Some motorists say the project, which is expected to cost taxpayers about $500,000, has dragged on too long, but North Carolina Department of Transportation officials disagree.
Bobby Lewis, DOT division maintenance engineer in Wilson, said Tuesday the project is on schedule, although he added the timetable was revised.
DOT officials initially thought the project would take eight weeks to complete. But, after surveying the damage a second time, DOT officials added two more weeks to the timetable to give crews extra time to prepare the site and accomplish the project.
"The first time we looked at it was within 24 hours after the storm, and we still didn't see the extent of the damage," Lewis said.
Ernesto brought heavy rains to the area where the sinkhole formed, which made it difficult to fully assess the damage at first glance.
DOT officials returned several days later when the water receded.
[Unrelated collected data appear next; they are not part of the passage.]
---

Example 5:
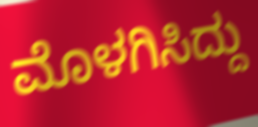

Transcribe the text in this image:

ಮೊಳಗಿಸಿದ್ದು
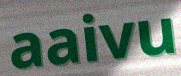
aaivu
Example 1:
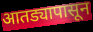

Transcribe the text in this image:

आतड्यापासून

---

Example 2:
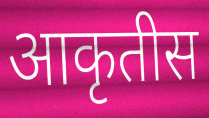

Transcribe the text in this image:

आकृतीस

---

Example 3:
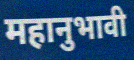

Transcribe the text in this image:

महानुभावी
After work crews removed some of the damaged material, they made another assessment, Lewis said.
"The dam from Cogdell's Pond had failed, and as it failed, it blocked the drainage way into the culvert," Lewis said. "We had to remove that before we could really make that assessment."
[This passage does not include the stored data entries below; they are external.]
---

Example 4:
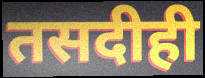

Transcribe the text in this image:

तसदीही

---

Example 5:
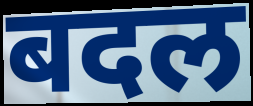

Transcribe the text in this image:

बदल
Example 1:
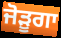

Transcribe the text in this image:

ਜੋੜੂਗਾ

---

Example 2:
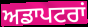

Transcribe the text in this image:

ਅਡਾਪਟਰਾਂ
Lewis said DOT crews from Nash, Johnston and Wayne counties are working on the project. He said they are only replacing what was damaged.
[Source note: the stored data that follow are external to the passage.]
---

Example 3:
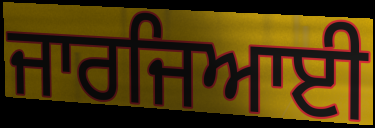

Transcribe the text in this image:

ਜਾਰਜਿਆਈ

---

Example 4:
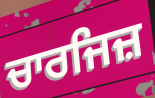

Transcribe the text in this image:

ਚਾਰਜਿਜ਼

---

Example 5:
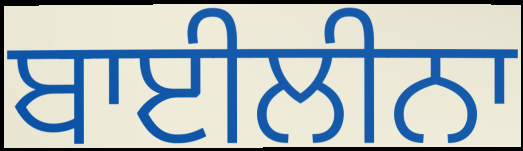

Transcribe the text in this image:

ਬਾਈਲੀਨਾ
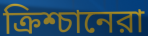
ক্রিশ্চানেরা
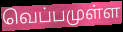
வெப்பமுள்ள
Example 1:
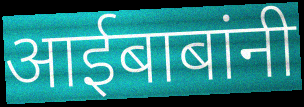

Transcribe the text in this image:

आईबाबांनी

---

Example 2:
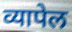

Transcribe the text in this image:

व्यापेल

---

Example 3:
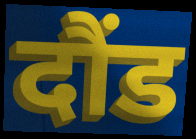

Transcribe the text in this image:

दौंड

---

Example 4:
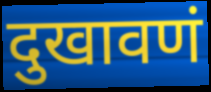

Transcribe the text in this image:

दुखावणं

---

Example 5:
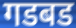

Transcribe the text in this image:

गडबड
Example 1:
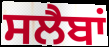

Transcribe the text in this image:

ਸਲੈਬਾਂ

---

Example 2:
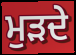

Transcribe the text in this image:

ਮੁਡ਼ਦੇ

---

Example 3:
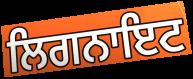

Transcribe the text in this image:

ਲਿਗਨਾਇਟ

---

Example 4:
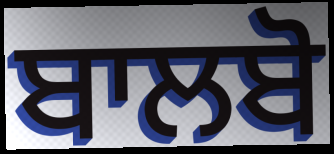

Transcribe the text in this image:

"We're not taking out the whole culvert," Lewis said. "We're taking out bad and replacing it with good."
Lewis said repairing the damaged area was no easy task.
"We're trying to retrofit it back to an existing structure," Lewis said.
Meanwhile, traffic delays continue. The area around the site, which has been reduced to one lane, created traffic nightmares for thousands of drivers as they made their way to and from the Wings Over Wayne Air Show at Seymour Johnson Air Force Base in Goldsboro on Oct. 15.
A few traffic accidents also have been reported in the area, said Steve Davis, DOT bridge maintenance supervisor.
"There have been a few fender benders because people won't slow down," Davis said. "They wait until the last minute to merge."
Davis asked drivers to be patient as they complete the project.
"This is a high priority," Davis said. "We've been doing everything feasibly possible to get the repairs done as soon as possible. In two weeks, you'll see the area change dramatically."
Officials say the dam where the sinkhole formed was damaged before Ernesto hit.
"I think it got washed out during Hurricane Floyd and the spillway continued to deteriorate over time," Davis said.
Carolyn Compton, who owns the dam and Codgell's Pond, investigated ways to fix the problem before Ernesto hit Aug. 31.
"She had permission to enter DOT grounds to do some work," Davis said. "They had an encroachment. She was still consulting with an engineering firm on what actions to take."
Davis said Ms. Compton would not be held responsible for the damage.
"She's been very cooperative, and she's not putting the dam back," Davis said.